What to produce — What is the number of lines in this listing that include "format"? Answer with that number only.

========================================

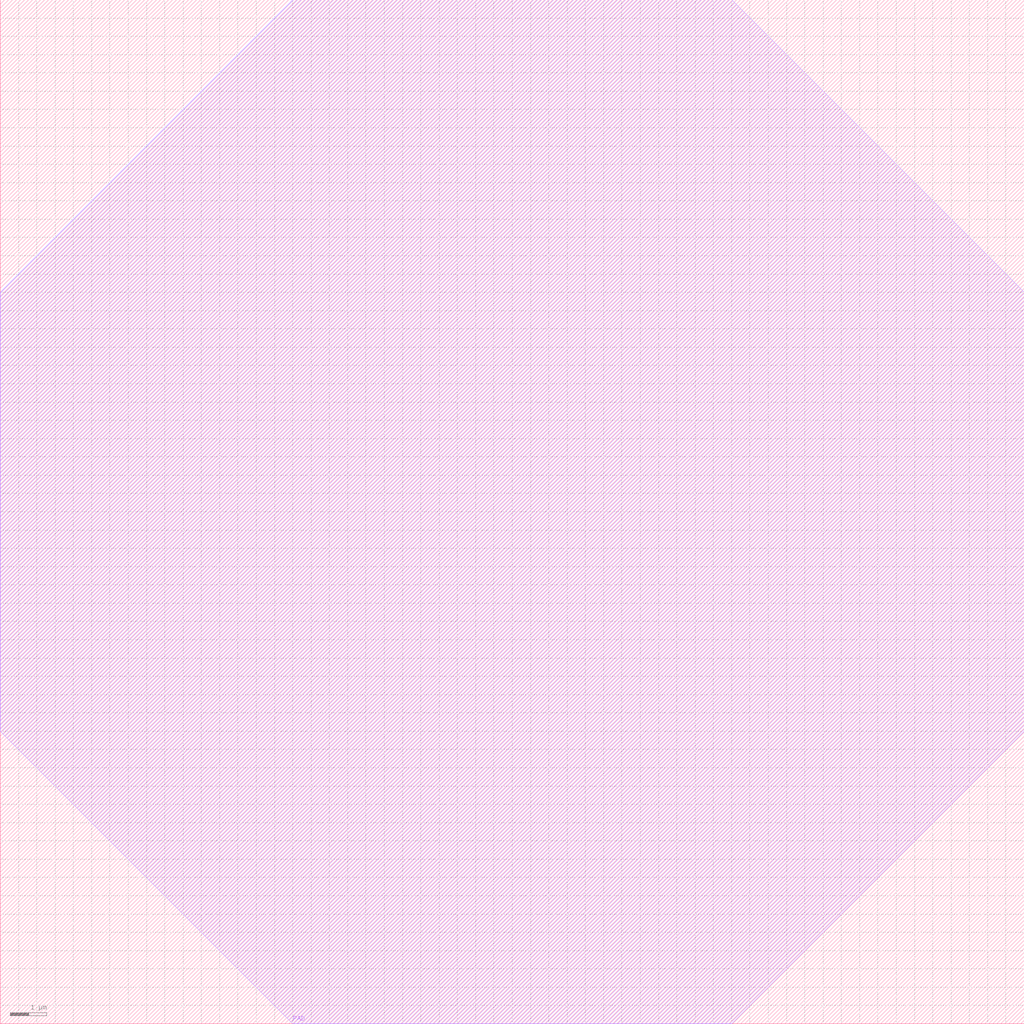
<source format=lef>
# Copyright 2024 ZeroASIC Corp
# 
# Licensed under the Apache License, Version 2.0 (the "License");
# you may not use this file except in compliance with the License.
# You may obtain a copy of the License at
# 
#      https://www.apache.org/licenses/LICENSE-2.0
# 
# Unless required by applicable law or agreed to in writing, software
# distributed under the License is distributed on an "AS IS" BASIS,
# WITHOUT WARRANTIES OR CONDITIONS OF ANY KIND, either express or implied.
# See the License for the specific language governing permissions and
# limitations under the License.

VERSION 5.7 ;
BUSBITCHARS "[]" ;
DIVIDERCHAR "/" ;

MACRO BUMP10
  CLASS BUMP COVER ;
  FOREIGN BUMP10 0.0 0.0 ;
  ORIGIN 5.0 5.0 ;
  SYMMETRY X Y ;
  SIZE 10.00 BY 10.00 ;
  PIN PAD
    DIRECTION INOUT ;
    PORT
      LAYER topmetal ;
        POLYGON 2 -5 -2 -5 -5 -2 -5 2 -2 5 2 5 5 2 5 -2 ;
    END
  END PAD
END BUMP10

MACRO BUMP45
  CLASS BUMP COVER ;
  FOREIGN BUMP10 0.0 0.0 ;
  ORIGIN 14.0 14.0 ;
  SYMMETRY X Y ;
  SIZE 28.00 BY 28.00 ;
  PIN PAD
    DIRECTION INOUT ;
    PORT
      LAYER topmetal ;
        POLYGON 6 -14 -6 -14 -14 -6 -14 6 -6 14 6 14 14 6 14 -6 ;
    END
  END PAD
END BUMP45

</source>
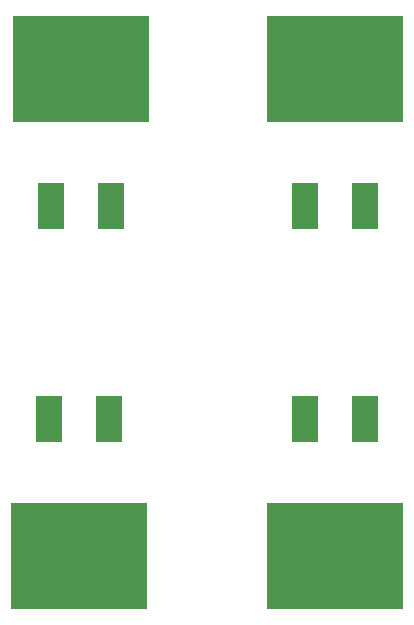
<source format=gbr>
%TF.GenerationSoftware,Altium Limited,Altium Designer,20.0.12 (288)*%
G04 Layer_Color=128*
%FSLAX44Y44*%
%MOMM*%
%TF.FileFunction,Paste,Bot*%
%TF.Part,Single*%
G01*
G75*
%TA.AperFunction,SMDPad,CuDef*%
%ADD37R,11.6300X9.0900*%
%ADD38R,2.2800X4.0100*%
D37*
X454600Y556500D02*
D03*
Y143500D02*
D03*
X239600Y556500D02*
D03*
X237100Y143500D02*
D03*
D38*
X429200Y440000D02*
D03*
X480000D02*
D03*
X429200Y260000D02*
D03*
X480000D02*
D03*
X265000Y440000D02*
D03*
X214200D02*
D03*
X211700Y260000D02*
D03*
X262500D02*
D03*
%TF.MD5,707e35b77a83ba0a4db9d30af88e3866*%
M02*

</source>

========================================

Finished exercise — 2